I ducked the rebound and followed through.
"Pretty," I flicked another cigarette out of the pack and lit it. Stubbing the match out in Mole's lower torso. "Twenty five shots from a .38, couple of nice neat clusters."
"It was probably the 24th shot that killed him," Smarty gave a green faced leer. Killer must have reloaded, oooh, six or seven times, and swapped hands from here to here. Probably tired out their finger."
He pointed out the two clusters one on each side of the body.
"Moles never did anything by halves," I agreed, "If he was going to die he'd make sure he'd do it well."
"So what got him killed Spode?" Dumby growled waving a scrap of paper in my face. "You really going over his wife or was it this ring case he was on?"
"Me and Ulvy? Dumby," I laughed, "you've seen her, what do you think?"
That had him stumped. Brain overloaded he kind of stared at me for a moment. With little time to waste before his brain cells switched back on I slipped the paper from his numbed fingers and into my pocket.
"Yeah, I guess you wouldn't," he growled a few moments later.

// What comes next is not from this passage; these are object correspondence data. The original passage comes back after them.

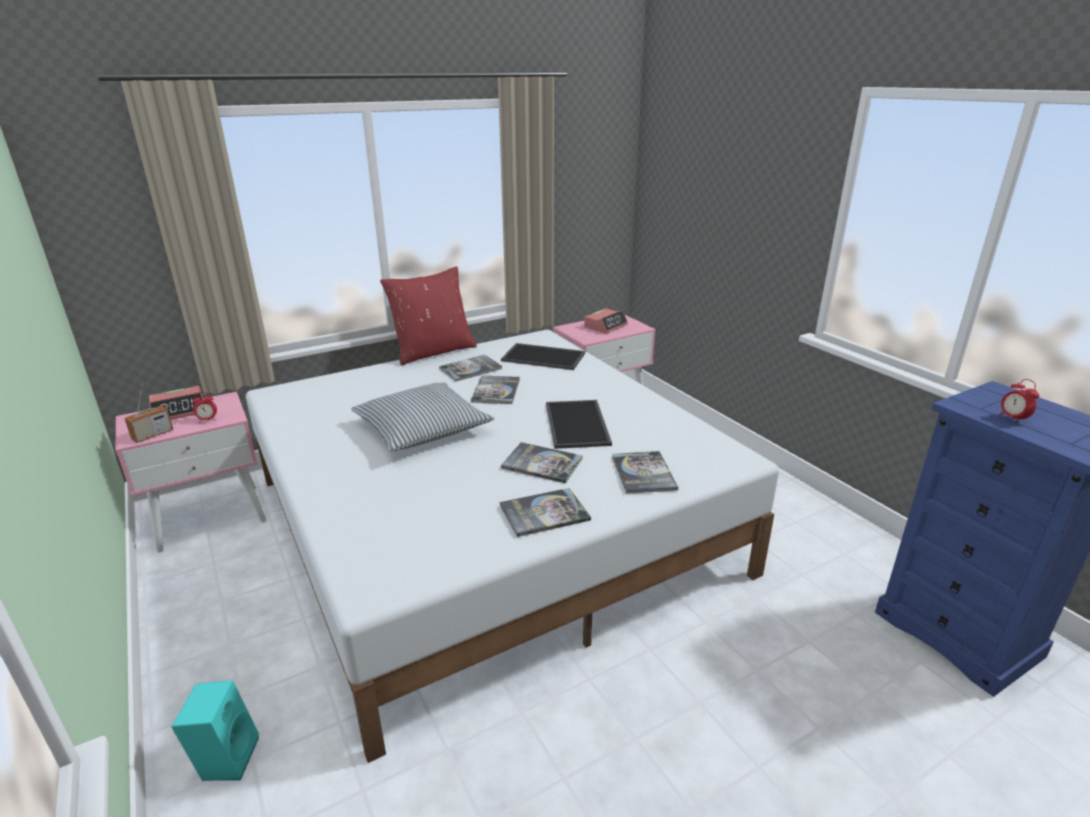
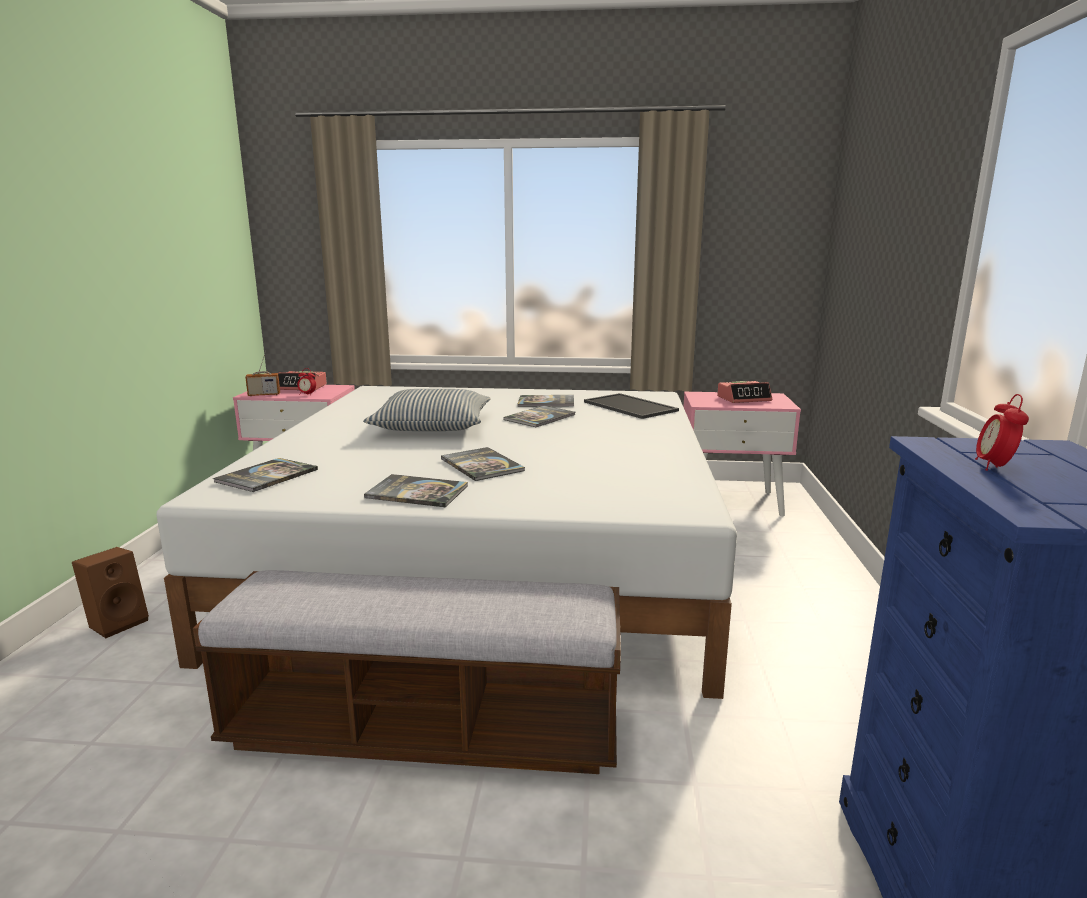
camera: 35 degrees right, 10 degrees down
(226, 757) = (118, 622): turquoise speaker -> brown speaker
(433, 351) = (536, 388): red pillow -> none
(578, 424) = (569, 451): tray -> none
(630, 696) = (425, 729): none -> bench
(643, 473) = (562, 493): book -> book (267, 476)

He waved his empty fingers for second or so then, embarrassed, dropped his hand into his pocket. "You got me on that one."
"Now there's a case you need to hunt down," I pointed to the other corpse in the room. Flat top Puppin, with, I noticed, several fingers missing.
"Got him sorted dead to rights already," Dumby grinned. "Been following the lead suspect all day everywhere she's been"
"Oh and where's she been?"
"Nowhere, she's been hanging out at Roohone's since the killing."
Weenie sure knew how to slip a tail.
"Well she certainly had a long reach then," I nodded to Moles, "to shoot old Pretty face from there."
It took Dumby a couple brainsurges to note the similarity in bullet size.
"Hey, I'm the cop around here, I get to make the clever deductions."
"Sure you did Dumby, weren't you telling me about how the bullets were the same size."
"You're dam right I was Spode," Dumby looked ready to dispute it. "Dam right that I'm right."
"Never said other."
"Lieutenant, your office is calling on the phone," Smarty slips me a wink as Dumby dashes out of the cool room taking out several walls and water coolers in his route to the office. "Works every time," Smarty gave a small laugh, and slips something in my hand. "Found it on shorty," he nods his head back to our friend Puppin. "Thought you'd like to get it before Dumbass did."
"Thanks Smarty," I slipped the thing in my pocket, dreading to think what part of Puppins anatomy he'd given me, "I owe you one."
Yeah, I thought, if it was what I thought it was, I'd owe him a real big black eye or three.
Still, for love or money, I figured it was time to find a Weenie. If I was getting involved in this case didn't see a reason not to get paid for it.